楽長の息子、すなわちベートーヴェンの父、ヨーハンもまた宮廷歌手だったが、凡人でアル中だった。父親の反対を押し切ってマリア・マグダレーナという未亡人と結婚した。駄目男の典型と評されるヨーハンに対し、聖母のような優しい女性像が伝わる。同じマリアでも、マグダラのマリアという、娼婦としての伝説が色濃い名が気になるところではあるが。

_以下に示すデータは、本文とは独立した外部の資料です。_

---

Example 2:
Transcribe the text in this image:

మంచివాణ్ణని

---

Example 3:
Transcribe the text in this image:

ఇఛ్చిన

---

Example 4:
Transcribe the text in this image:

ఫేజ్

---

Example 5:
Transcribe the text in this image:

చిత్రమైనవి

私は先日、上野の美術館で「法悦のマグダラのマリア」というカラヴァッジョの絵を見た。死体と見紛うほど、蒼ざめた顔。憂鬱そうな表情。胸を大きくはだけた、日本の巫女を想わせる衣装。卵のような、あるいは自身が孕んでいるようにも見える、球形のクッションを抱いて、不自然な角度で首を曲げ、垂直に、半ば閉じた目で天を仰いでいる……一七七〇年十二月十六日、次男のルードヴッヒが生まれた。
云うまでもなく、後の大作曲家である。
その前年。
一七六九年八月十五日。ルイ十五世によってフランスに併合されて間もないコルシカ島では、ナポレオン・ボナパルトという男が生まれている。

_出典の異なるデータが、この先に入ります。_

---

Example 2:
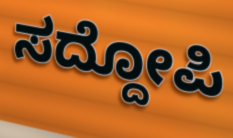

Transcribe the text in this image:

ಸದ್ದೋಪಿ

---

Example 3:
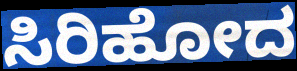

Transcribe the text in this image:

ಸಿರಿಹೋದ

さて、ヨーハンは、息子、ルードヴィッヒの楽才に気づくと、一日じゅう一室に閉じ籠め、クラヴィコードの奏法を叩き込んだ。また即興演奏が好きだった息子を叱りつけ、楽譜どおりに弾くよう強要したという。
後にベートーヴェンが名を上げたのは、まずは即興の天才としてだった。乱暴な云い方をすれば、天性のジャズマン! なるほど交響曲第五番が、たった四音から延々と展開してゆくさまは、ジャズを彷彿させる。けれども、幼少時に自由奔放な演奏を禁じられたことは、かれにとってプラスに作用したのではあるまいか。基礎が叩き込まれていてこその即興であろうし、推敲に推敲を重ねる、後年のスタイルへも繋がってゆくのだろう。

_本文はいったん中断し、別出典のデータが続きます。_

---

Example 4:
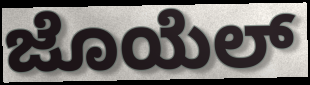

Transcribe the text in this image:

ಜೊಯೆಲ್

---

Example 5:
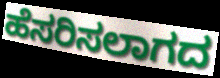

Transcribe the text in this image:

ಹೆಸರಿಸಲಾಗದ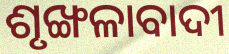
ଶୃଙ୍ଖଳାବାଦୀ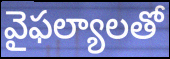
వైఫల్యాలతో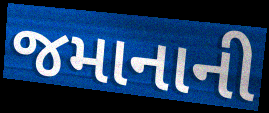
જમાનાની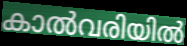
കാൽവരിയിൽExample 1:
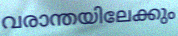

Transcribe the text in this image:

വരാന്തയിലേക്കും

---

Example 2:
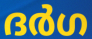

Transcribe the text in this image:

ദർഗ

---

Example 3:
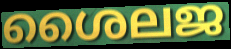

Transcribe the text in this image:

ശൈലജ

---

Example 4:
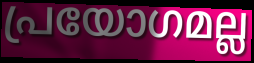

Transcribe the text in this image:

പ്രയോഗമല്ല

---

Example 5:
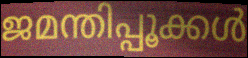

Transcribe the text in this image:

ജമന്തിപ്പൂക്കൾ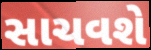
સાચવશેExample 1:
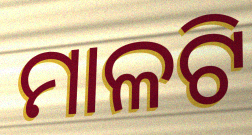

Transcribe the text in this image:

ମାଳଟି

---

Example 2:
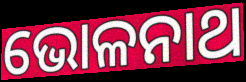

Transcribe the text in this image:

ଭୋଳନାଥ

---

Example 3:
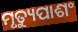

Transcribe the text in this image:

ମୃତ୍ୟୁପାଶଂ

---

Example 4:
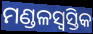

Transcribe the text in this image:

ମଣ୍ଡଳସ୍ୱସ୍ତିକ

一七八七年三月下旬、ルードヴィッヒは初めてのウィーン旅行へ出発した。十六歳だった。
今でこそ独立した国だけれど、当時オーストリアは神聖ローマ帝国に属していた。事実上は複数のクニが分裂した恰好で、ベートーヴェンが生まれたボンに宮廷を構える、ケルン選帝侯も領主の一人だし、モーツァルトと決裂したザルツブルク大司教も、世俗の領主を兼ねていた。むかし「グリム童話」を読んで、どうしてこんなにたくさん王様がいるのだろうと、疑問に感じたものだが、実際にたくさんいたのである。
中でも二大強国が、ハプスブルク家の宮廷がウィーンにあるオーストリア帝国と、ベルリンに首都を構えるプロイセン王国だった。